Friday, March 14, 2008

Selker 1997

Selker EU. 1997. Epigenetic phenomena in filamentous fung: useful paradigms or repeat-induced confusion? Trends in Genetics 13: 296-301.

This author reviews point mutations, methylation, and other mechanisms of gene silencing in two common model fungi, Neurospora and Ascobolus. Repeat induced point mutation (RIP) acts in Neurospora, and causes GC to AT transitions in both copies of duplicate genes, and a low level of CpG methylation in both copies. Methylation induced meiotically (MIP) acts in Ascobolus, and causes methylation without point mutation, again in both copies of duplicate genes. Both processes detect larger sequences and tandem duplications more reliably.

Methylation reduces gene expression by interfering with transcription elongation, not transcription initiation as previously suggested.
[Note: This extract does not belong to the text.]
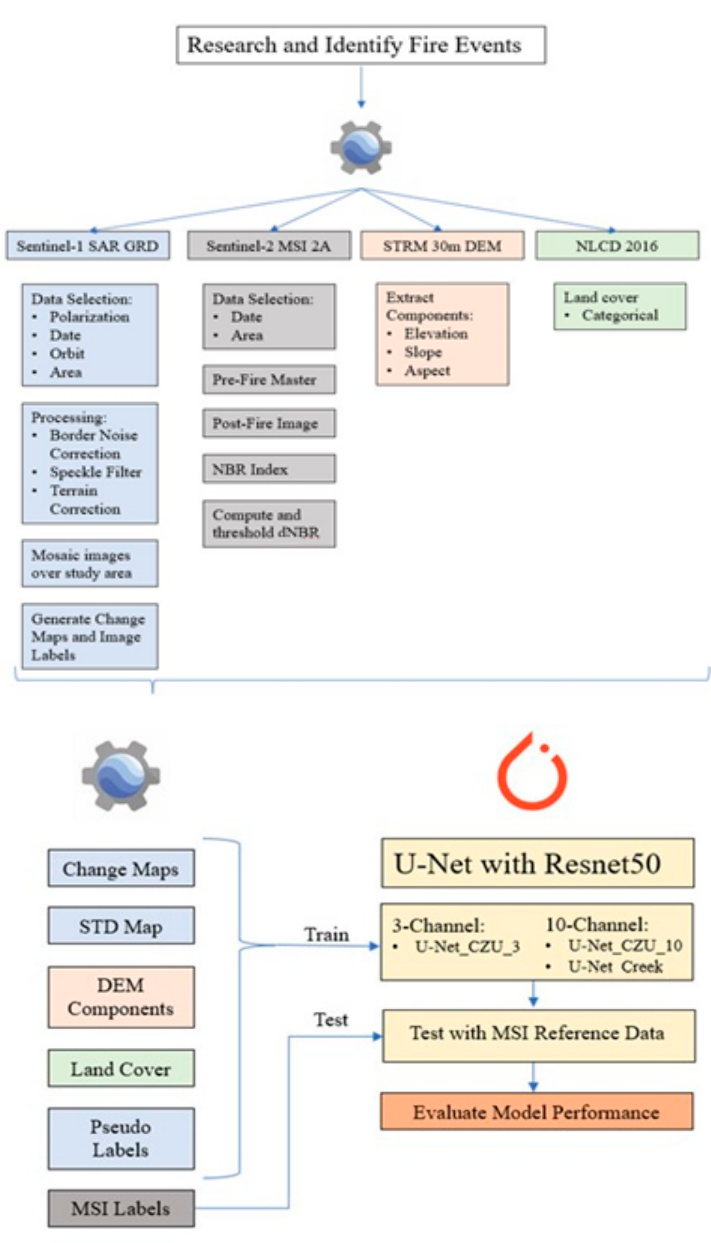
Figure 3. Flow chart overviewing the data collection and modeling presented in this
There are two components to methylation: de novo methylation of previously unmethylated sites, and maintenance of methylation through DNA replication. Maintenance may be carried out primarily by a system that preferentially methylates hemimethylated CpG sites, as are generated during DNA replication, but other mechanisms must also occur to account for a set of observations other maintenance patterns. The mechanism of de novo methylation was apparently not understood in 1997; I do not know if that situation has changed.
The author describes the phenomenon termed “quelling”, in which transformed DNA in some fungi causes gene silencing of homologous genes; I suspect this is one of the observations that led to the discovery of RNA interference (RNAi), as the author describes further evidence that quelling is caused by some factor that diffuses from the nucleus to the cytoplasm.


The author also describes transvection, in which loci that do not occur in allelic positions on chromosomes have reduced expression. I do not know how widespread this phenomenon is, or if a mechanism has been proposed since 1997.All of these epigenetic processes are considered to function in cells as defenses against transposable elements, as they all would reduce expression (and, in the case of RIP, inheritance) of actively-transposing sequences. RIP and MIP act on very large duplications, up to the scale of chromosome rearrangements; thus they preserve chromosome structure at a range of scales.